▶ Work to complete
Put the data below into a JSON list of strings, one string for each line, skipping blank lines. Leave the pictures out of your answer.

▶ Records for processing
# # # # #

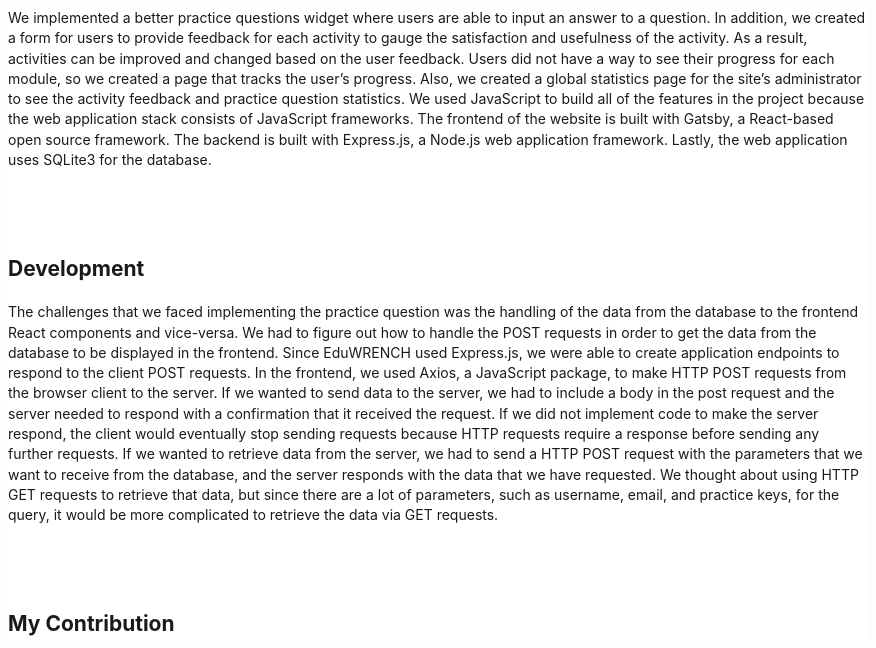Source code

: We implemented a better practice questions widget where users are able to input an answer to a question. 
In addition, we created a form for users to provide feedback for each activity to gauge the satisfaction and usefulness of the activity. 
As a result, activities can be improved and changed based on the user feedback. Users did not have a way to see their progress for each module, so we created a page that tracks the user’s progress. 
Also, we created a global statistics page for the site’s administrator to see the activity feedback and practice question statistics. 
We used JavaScript to build all of the features in the project because the web application stack consists of JavaScript frameworks. 
The frontend of the website is built with Gatsby, a React-based open source framework. The backend is built with Express.js, a Node.js web application framework. 
Lastly, the web application uses SQLite3 for the database. 

<br /><br />

                                                     
## Development
The challenges that we faced implementing the practice question was the handling of the data from the database to the frontend React components and vice-versa. 
We had to figure out how to handle the POST requests in order to get the data from the database to be displayed in the frontend. 
Since EduWRENCH used Express.js, we were able to create application endpoints to respond to the client POST requests. 
In the frontend, we used Axios, a JavaScript package, to make HTTP POST requests from the browser client to the server. 
If we wanted to send data to the server, we had to include a body in the post request and the server needed to respond with a confirmation that it received the request. 
If we did not implement code to make the server respond, the client would eventually stop sending requests because HTTP requests require a response before sending any further requests. 
If we wanted to retrieve data from the server, we had to send a HTTP POST request with the parameters that we want to receive from the database, 
and the server responds with the data that we have requested. We thought about using HTTP GET requests to retrieve that data, 
but since there are a lot of parameters, such as username, email, and practice keys, for the query, it would be more complicated to retrieve the data via GET requests.

<br /><br />


## My Contribution
<p align="center">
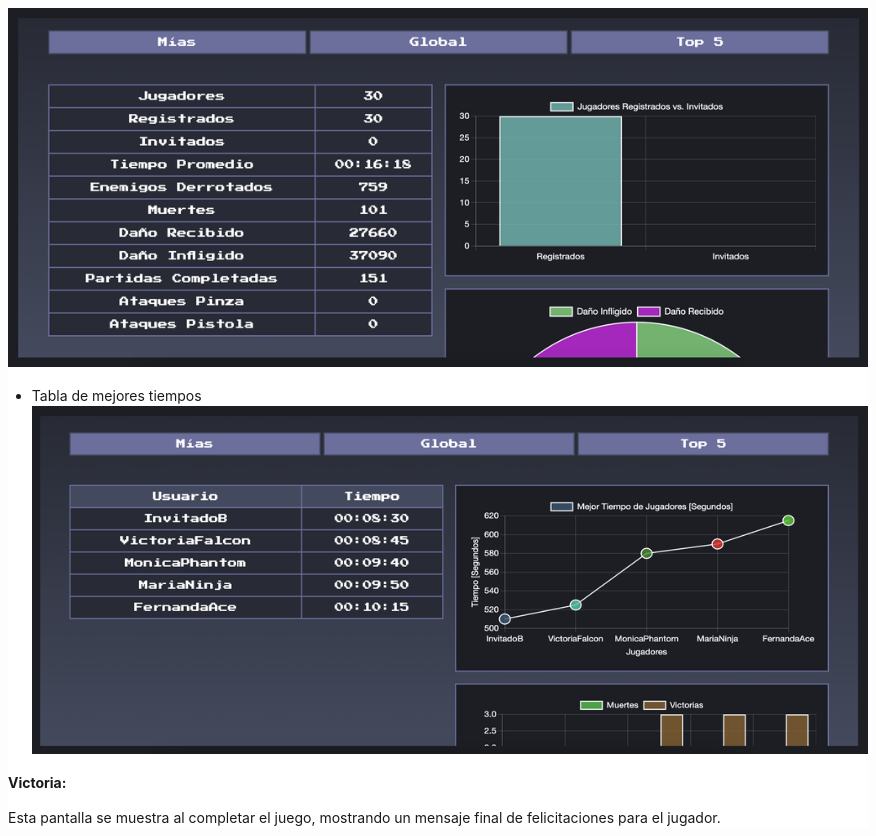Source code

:![Stats Menu](img/stats_menu_2.png)
- Tabla de mejores tiempos
![Stats Menu](img/stats_menu_3.png)

**Victoria:**

Esta pantalla se muestra al completar el juego, mostrando un mensaje final de felicitaciones para el jugador.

# # # # #

▶ Answer for this exercise
[
  "Source code",
  ": We implemented a better practice questions widget where users are able to input an answer to a question. ",
  "In addition, we created a form for users to provide feedback for each activity to gauge the satisfaction and usefulness of the activity. ",
  "As a result, activities can be improved and changed based on the user feedback. Users did not have a way to see their progress for each module, so we created a page that tracks the user’s progress. ",
  "Also, we created a global statistics page for the site’s administrator to see the activity feedback and practice question statistics. ",
  "We used JavaScript to build all of the features in the project because the web application stack consists of JavaScript frameworks. ",
  "The frontend of the website is built with Gatsby, a React-based open source framework. The backend is built with Express.js, a Node.js web application framework. ",
  "Lastly, the web application uses SQLite3 for the database. ",
  "<br /><br />",
  "## Development",
  "The challenges that we faced implementing the practice question was the handling of the data from the database to the frontend React components and vice-versa. ",
  "We had to figure out how to handle the POST requests in order to get the data from the database to be displayed in the frontend. ",
  "Since EduWRENCH used Express.js, we were able to create application endpoints to respond to the client POST requests. ",
  "In the frontend, we used Axios, a JavaScript package, to make HTTP POST requests from the browser client to the server. ",
  "If we wanted to send data to the server, we had to include a body in the post request and the server needed to respond with a confirmation that it received the request. ",
  "If we did not implement code to make the server respond, the client would eventually stop sending requests because HTTP requests require a response before sending any further requests. ",
  "If we wanted to retrieve data from the server, we had to send a HTTP POST request with the parameters that we want to receive from the database, ",
  "and the server responds with the data that we have requested. We thought about using HTTP GET requests to retrieve that data, ",
  "but since there are a lot of parameters, such as username, email, and practice keys, for the query, it would be more complicated to retrieve the data via GET requests.",
  "<br /><br />",
  "## My Contribution",
  "<p align=\"center\">",
  "Source code",
  ":![Stats Menu](img/stats_menu_2.png)",
  "- Tabla de mejores tiempos",
  "![Stats Menu](img/stats_menu_3.png)",
  "**Victoria:**",
  "Esta pantalla se muestra al completar el juego, mostrando un mensaje final de felicitaciones para el jugador."
]